◆ **Text passage**:
^^^^^^^^

# Feeding freshwater angelfish juvys(dime size)



## Captain Jim (Apr 16, 2012)

Just got some dime size angelfish to see if I can get a pair. All seem healthy and happy.. there's 12 of them. Most seemfine with crushed up flake I'm giving them. I have some "growth food" and higher grade flake coming probably tomorrow. I do not have any luck hatching brine shrimp so far..is it worth getting frozen brine shrimp? Any suggestions for keeping these fish strong? Thanks, Captain Jim :?


----------



## SolarShiva (Apr 7, 2010)

When I was breeding bettas I used frozen live food, which included brine shrimp, blood worms and I think mosquito larva. I currently have baby angels and feed them frozen baby brine shrimp as well as live and powdered food. The size of fish you have would probably need adult brine shrimp, not baby. I would say go with the frozen, just make sure its thawed completely before feeding ;-) But if you do get a pair, I'd suggest buying the pre-mixed brine shrimp hatching kit. That's a lot easier than trying to combine the salt and eggs and hatch them.


----------



## Captain Jim (Apr 16, 2012)

When I was in high school, I had bettas and kribensis... I had no trouble whatsoever hatching brine shrimp- actually I enjoyed letting some of them grow up and start carrying eggs in their little pods and swimming around. Now, every time I get a hatch, they die the same day. Either I'm aeriating too hard or it"s getting too hot or my water is too hard or I dunno. Makes ya feel incompetent. But thank you for your brine shrimp intelligence. I just got some food over internet.. growth food,some flake, small cichlid sinkers- haven't even looked at it yet, but when the sun comes up, I'm off for shrimps. What color are your angels? I have gold veils. Considering looking for a couple blacks to possibly mix. Peace.. Jim


----------



## SolarShiva (Apr 7, 2010)

I too had no problem hatching brine sshrimp when I first started, then they wouldn't hatch, I tried the pre-mixed and they hatched without a problem.

The fry I currently have are a half smokey mixed with I'm not sure what dad would be considered. I think he could be a half smokey, but he's not basically half black like mom. He has a big black patch on his back half, the rest of his body is silver with a blueish tint.

^^^^^^^^

◆ **Exercises**:
a) Output everything in the angelfish feeding thread from "I too had no" down to "a blueish tint.".
b) Rewrite the paragraph in the angelfish feeding thread that begins "When I was breeding bettas" as a short bulleted list that keeps its main points.
c) According to the angelfish feeding thread, what color and type are Captain Jim's angelfish?

Human keypoint data:
^^^^^^^^

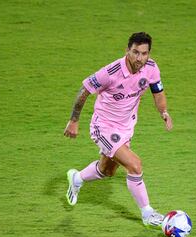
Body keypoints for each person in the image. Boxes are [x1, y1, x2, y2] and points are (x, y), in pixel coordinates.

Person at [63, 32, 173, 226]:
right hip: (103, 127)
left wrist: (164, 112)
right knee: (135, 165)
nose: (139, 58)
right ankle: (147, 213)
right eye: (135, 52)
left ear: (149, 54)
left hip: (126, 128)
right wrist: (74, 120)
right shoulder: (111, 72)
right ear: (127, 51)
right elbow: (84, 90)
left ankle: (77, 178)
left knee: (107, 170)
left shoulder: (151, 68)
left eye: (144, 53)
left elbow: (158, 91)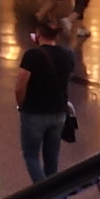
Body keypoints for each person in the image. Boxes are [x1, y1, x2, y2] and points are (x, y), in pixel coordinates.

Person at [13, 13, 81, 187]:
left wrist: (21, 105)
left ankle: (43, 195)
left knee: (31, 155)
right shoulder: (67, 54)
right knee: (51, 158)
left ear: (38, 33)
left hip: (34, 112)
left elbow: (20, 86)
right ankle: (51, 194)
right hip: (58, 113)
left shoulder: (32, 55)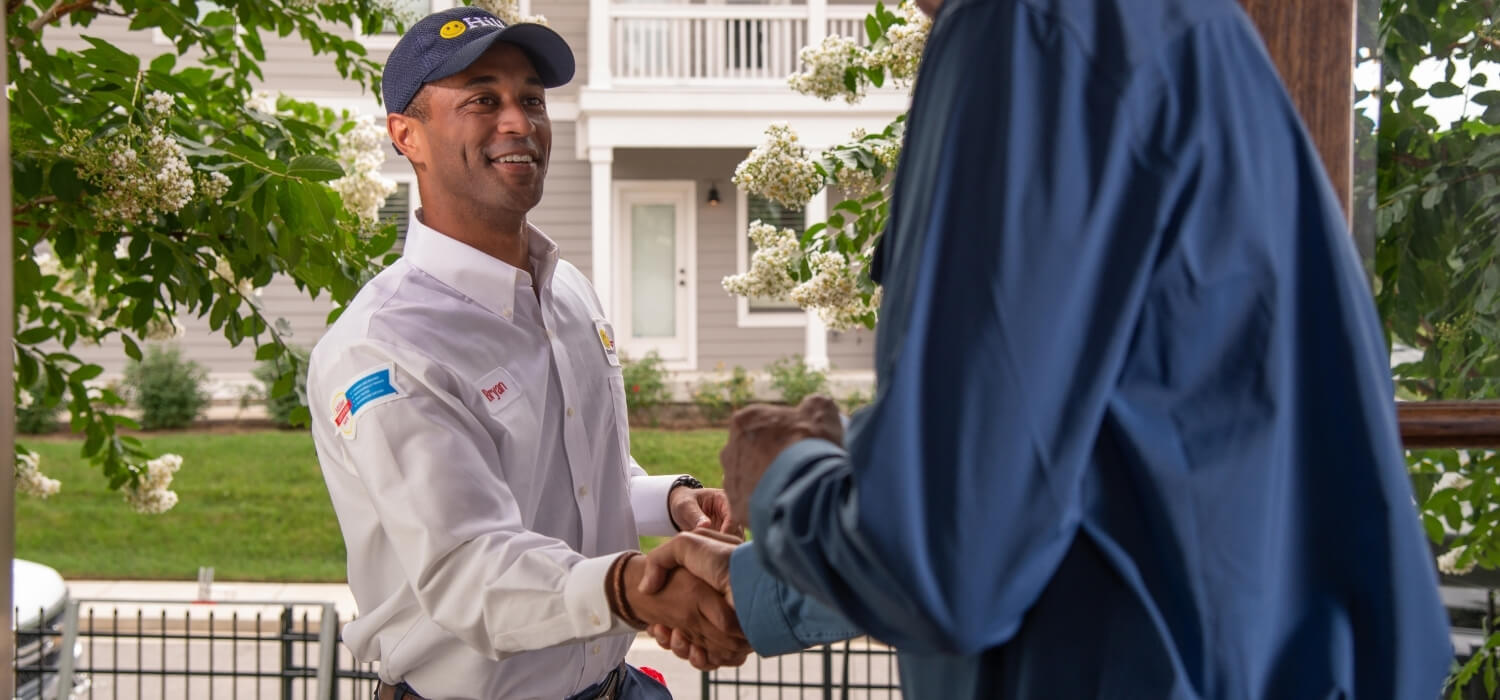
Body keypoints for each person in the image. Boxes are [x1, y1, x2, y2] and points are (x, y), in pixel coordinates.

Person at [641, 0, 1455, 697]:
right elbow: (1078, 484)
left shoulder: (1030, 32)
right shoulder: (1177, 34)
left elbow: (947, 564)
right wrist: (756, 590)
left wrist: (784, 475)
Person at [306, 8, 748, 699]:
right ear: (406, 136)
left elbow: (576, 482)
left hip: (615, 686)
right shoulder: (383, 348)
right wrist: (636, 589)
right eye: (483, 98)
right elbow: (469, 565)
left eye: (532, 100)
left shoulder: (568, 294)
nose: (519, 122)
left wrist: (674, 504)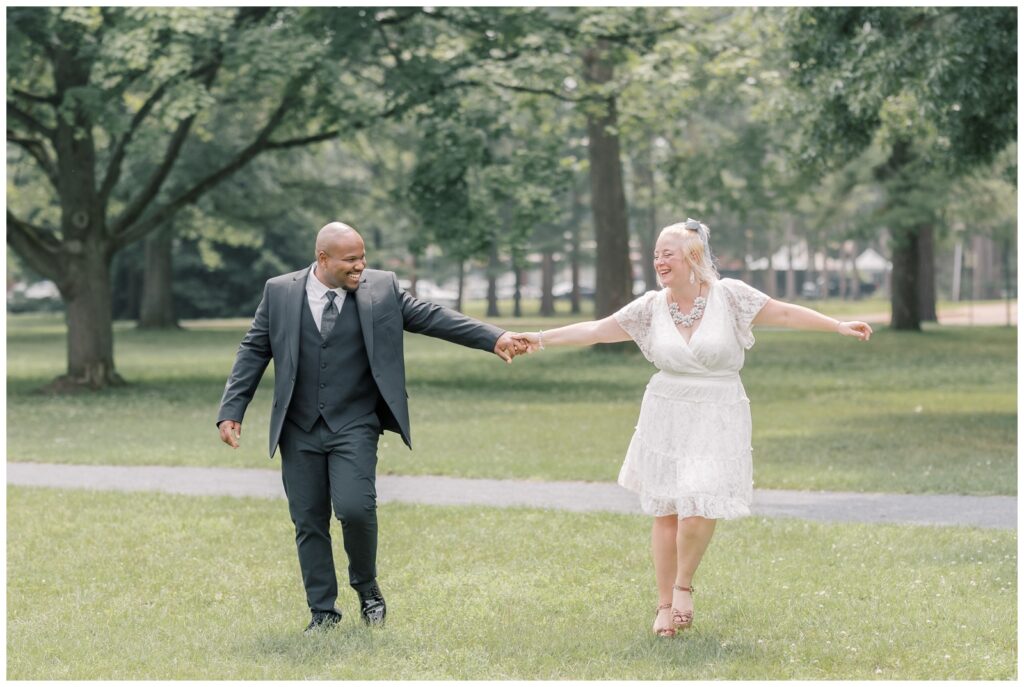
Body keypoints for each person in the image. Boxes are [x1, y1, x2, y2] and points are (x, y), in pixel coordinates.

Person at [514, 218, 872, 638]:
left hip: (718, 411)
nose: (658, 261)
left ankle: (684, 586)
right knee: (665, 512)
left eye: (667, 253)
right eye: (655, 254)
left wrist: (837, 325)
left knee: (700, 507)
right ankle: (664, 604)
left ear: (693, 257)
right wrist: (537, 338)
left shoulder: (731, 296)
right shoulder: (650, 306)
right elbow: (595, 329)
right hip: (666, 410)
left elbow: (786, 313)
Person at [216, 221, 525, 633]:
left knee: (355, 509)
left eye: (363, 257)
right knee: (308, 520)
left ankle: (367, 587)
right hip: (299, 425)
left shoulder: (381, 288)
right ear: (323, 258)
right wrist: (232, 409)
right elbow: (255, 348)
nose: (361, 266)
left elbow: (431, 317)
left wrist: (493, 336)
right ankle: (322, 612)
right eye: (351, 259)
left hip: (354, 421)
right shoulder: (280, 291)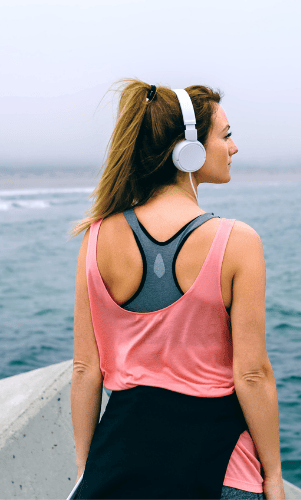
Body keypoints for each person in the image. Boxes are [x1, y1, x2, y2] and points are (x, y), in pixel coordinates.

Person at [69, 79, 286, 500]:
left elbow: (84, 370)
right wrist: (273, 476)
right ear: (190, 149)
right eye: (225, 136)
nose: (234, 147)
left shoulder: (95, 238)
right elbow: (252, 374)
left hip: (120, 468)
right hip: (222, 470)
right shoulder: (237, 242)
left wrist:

^^^^^^^^

◆ **Results for each task**:
a)
I too had no problem hatching brine sshrimp when I first started, then they wouldn't hatch, I tried the pre-mixed and they hatched without a problem.

The fry I currently have are a half smokey mixed with I'm not sure what dad would be considered. I think he could be a half smokey, but he's not basically half black like mom. He has a big black patch on his back half, the rest of his body is silver with a blueish tint.

b)
- Fed bettas frozen live food: brine shrimp, blood worms and possibly mosquito larvae.
- Now feeds baby angels frozen baby brine shrimp, along with live and powdered food.
- Dime-size fish probably need adult brine shrimp, not baby.
- Recommends frozen brine shrimp, thawed completely before feeding.
- If a pair forms, suggests a pre-mixed brine shrimp hatching kit, which is easier than combining the salt and eggs yourself.

c) They are gold veils.